Menanggapi hal tersebut, Maftuh sebagai presidium sidang memandang bahwa persidangan masih tergolong kondusif. Pihaknya juga mengaku tetap berkomitmen dalam menjalankan sidang sebagai presidium hingga selesainya acara.
“Itu masih tergolong kondusif, pertimbangannya adalah temen-temen tidak ada yang banyak bicara, hanya teriak-teriak saja. Mereka hanya lelah tanpa mereka bergeser atau pindah posisi. Mengenai yang WO kalau menurut kacamata sy selaku presidium sekaligus pengurus sema. Saya tetap berkomitmen untuk menjalankan sidang sebagaimana semestinya atau sebagaimana logisnya seperti itu.” Ungkap Maftuh.
Dampak dari banyaknya peserta yang melakukan aksi keluar forum persidangan berpengaruh terhadap kuorum persidangan. Fahmi perwakilan dari Sema Fasih mengungkapkan bahwa keluarnya peserta dari Fuad dan Fasih berimbas pada tidak sahnya hasil MPM karena kurang dari 50%+1 dari jumlah peserta yang sudah ditetapkan MPM.

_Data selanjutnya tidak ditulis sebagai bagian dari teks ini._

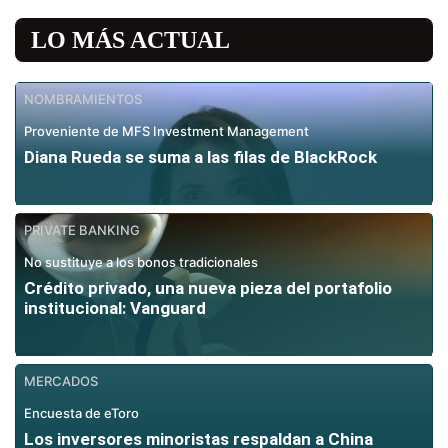
LO MÁS ACTUAL
NOMBRAMIENTOS
Proveniente de MFS Investment Management
Diana Rueda se suma a las filas de BlackRock
PRIVATE BANKING
No sustituye a los bonos tradicionales
Crédito privado, una nueva pieza del portafolio
institucional: Vanguard
MERCADOS
Encuesta de eToro
Los inversores minoristas respaldan a China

“Menurut saya dari walkout nya fakultas fasih dan fakultas Fuad itu, MPM membahas ad/art itu tidak sah karena kurang dari 50%+1 peserta.”

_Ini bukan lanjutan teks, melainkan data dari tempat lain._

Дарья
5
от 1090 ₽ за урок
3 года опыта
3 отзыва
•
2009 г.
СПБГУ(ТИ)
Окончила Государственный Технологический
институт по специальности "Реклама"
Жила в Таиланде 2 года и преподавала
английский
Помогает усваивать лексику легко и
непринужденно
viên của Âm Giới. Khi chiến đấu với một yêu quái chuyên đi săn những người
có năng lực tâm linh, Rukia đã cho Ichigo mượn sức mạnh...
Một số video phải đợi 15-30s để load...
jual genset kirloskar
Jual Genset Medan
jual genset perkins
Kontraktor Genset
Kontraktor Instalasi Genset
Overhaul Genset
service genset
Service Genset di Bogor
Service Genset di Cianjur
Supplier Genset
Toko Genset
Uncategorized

Lain halnya dengan Maftuh sebagai presidium pihaknya menerangkan bahwa sekalipun peserta tidak memenuhi kuorum, persidangan tetap dilaksanakan. Karena menurutnya, jika berbicara mengenai hukum untuk aturan ayat dalam pasal. Tiap angka dalam ayat menunjukkan hierarki yang apabila di urutkan secara tingkatannya akan berbeda secara urgensi.
“Kalau berbicara hukum untuk urutan ayatnya, ayat 4 itu logisnya menjadi opsi yang terakhir digunakan. Misal di ayat 4 itu berbunyi seperti itu (red. tatib) lalu ayat 3 nya kalo nggak salah sidang tidak akan bisa dimulai apabila anggota kuorum 2/3 peserta MPM. Nah sebenarnya saya ingin meluruskan ayat 3 ini terlebih dahulu biar temen-temen bisa untuk mengkuorumkan, tetapi tadi temen-temen pada WO jadi akhirnya saya memakai ayat 4 sehingga sidang tetap dilanjutkan.” Jelasnya.
Pada akhirnya MPM hanya berlangsung selama dua hari dan tidak mengikuti ketetapan awal seperti yang telah disebutkan di rundown. Fahmi mengungkapkan bahwa persidangan dalam MPM kali ini hanyah sebuah candaan yang dibuat permainan oleh Sema. Ia juga menyebutkan bahwa hasil keputusan MPM akan ia tolak karena persidangan yang dianggap tidak sah.
“Persidangan itu cuma canda tawa, dibuat permainan oleh Sema‑U. Hasil keputusan dari MPM ini kita tolak, mas. Karena persidangan itu tidak sah, terus kenapa peraturan dibuat dan harus dilaksanakan jika persidangannya saja tidak sah? Kalau kita laksanakan sama saja Pusplo (red. Tidak berguna).” Ungkap Fahmi.